* **Source data**

..........

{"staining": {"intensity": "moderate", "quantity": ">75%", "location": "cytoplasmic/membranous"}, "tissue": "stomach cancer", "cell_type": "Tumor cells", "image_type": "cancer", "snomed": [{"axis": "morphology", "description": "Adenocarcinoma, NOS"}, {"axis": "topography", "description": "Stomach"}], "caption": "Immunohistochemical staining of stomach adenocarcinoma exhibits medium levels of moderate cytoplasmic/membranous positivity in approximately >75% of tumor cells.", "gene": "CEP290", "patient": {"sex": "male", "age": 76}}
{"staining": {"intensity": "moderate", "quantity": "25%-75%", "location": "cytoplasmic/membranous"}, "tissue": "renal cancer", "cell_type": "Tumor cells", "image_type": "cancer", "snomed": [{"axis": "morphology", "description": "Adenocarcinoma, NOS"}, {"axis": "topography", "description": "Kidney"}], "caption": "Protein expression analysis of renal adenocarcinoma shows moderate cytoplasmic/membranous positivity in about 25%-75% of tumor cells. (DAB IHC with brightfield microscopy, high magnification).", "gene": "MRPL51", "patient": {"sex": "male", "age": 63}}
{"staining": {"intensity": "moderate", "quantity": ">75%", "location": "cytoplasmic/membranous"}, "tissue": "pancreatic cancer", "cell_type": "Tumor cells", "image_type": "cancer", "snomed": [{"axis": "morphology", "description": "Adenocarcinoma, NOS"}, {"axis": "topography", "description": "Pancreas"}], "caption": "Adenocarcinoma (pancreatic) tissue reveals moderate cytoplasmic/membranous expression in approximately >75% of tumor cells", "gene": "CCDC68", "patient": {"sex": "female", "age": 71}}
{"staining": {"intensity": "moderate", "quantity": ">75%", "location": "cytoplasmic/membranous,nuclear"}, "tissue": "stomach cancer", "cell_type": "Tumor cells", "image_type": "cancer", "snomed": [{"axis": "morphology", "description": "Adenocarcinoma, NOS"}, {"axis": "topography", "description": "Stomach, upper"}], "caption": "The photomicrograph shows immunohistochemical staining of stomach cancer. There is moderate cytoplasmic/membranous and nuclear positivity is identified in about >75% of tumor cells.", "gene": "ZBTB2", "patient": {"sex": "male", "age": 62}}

..........

* **Required action**
Write the material out again in its entirety, exactly as shown.

* **Written reply**
{"staining": {"intensity": "moderate", "quantity": ">75%", "location": "cytoplasmic/membranous"}, "tissue": "stomach cancer", "cell_type": "Tumor cells", "image_type": "cancer", "snomed": [{"axis": "morphology", "description": "Adenocarcinoma, NOS"}, {"axis": "topography", "description": "Stomach"}], "caption": "Immunohistochemical staining of stomach adenocarcinoma exhibits medium levels of moderate cytoplasmic/membranous positivity in approximately >75% of tumor cells.", "gene": "CEP290", "patient": {"sex": "male", "age": 76}}
{"staining": {"intensity": "moderate", "quantity": "25%-75%", "location": "cytoplasmic/membranous"}, "tissue": "renal cancer", "cell_type": "Tumor cells", "image_type": "cancer", "snomed": [{"axis": "morphology", "description": "Adenocarcinoma, NOS"}, {"axis": "topography", "description": "Kidney"}], "caption": "Protein expression analysis of renal adenocarcinoma shows moderate cytoplasmic/membranous positivity in about 25%-75% of tumor cells. (DAB IHC with brightfield microscopy, high magnification).", "gene": "MRPL51", "patient": {"sex": "male", "age": 63}}
{"staining": {"intensity": "moderate", "quantity": ">75%", "location": "cytoplasmic/membranous"}, "tissue": "pancreatic cancer", "cell_type": "Tumor cells", "image_type": "cancer", "snomed": [{"axis": "morphology", "description": "Adenocarcinoma, NOS"}, {"axis": "topography", "description": "Pancreas"}], "caption": "Adenocarcinoma (pancreatic) tissue reveals moderate cytoplasmic/membranous expression in approximately >75% of tumor cells", "gene": "CCDC68", "patient": {"sex": "female", "age": 71}}
{"staining": {"intensity": "moderate", "quantity": ">75%", "location": "cytoplasmic/membranous,nuclear"}, "tissue": "stomach cancer", "cell_type": "Tumor cells", "image_type": "cancer", "snomed": [{"axis": "morphology", "description": "Adenocarcinoma, NOS"}, {"axis": "topography", "description": "Stomach, upper"}], "caption": "The photomicrograph shows immunohistochemical staining of stomach cancer. There is moderate cytoplasmic/membranous and nuclear positivity is identified in about >75% of tumor cells.", "gene": "ZBTB2", "patient": {"sex": "male", "age": 62}}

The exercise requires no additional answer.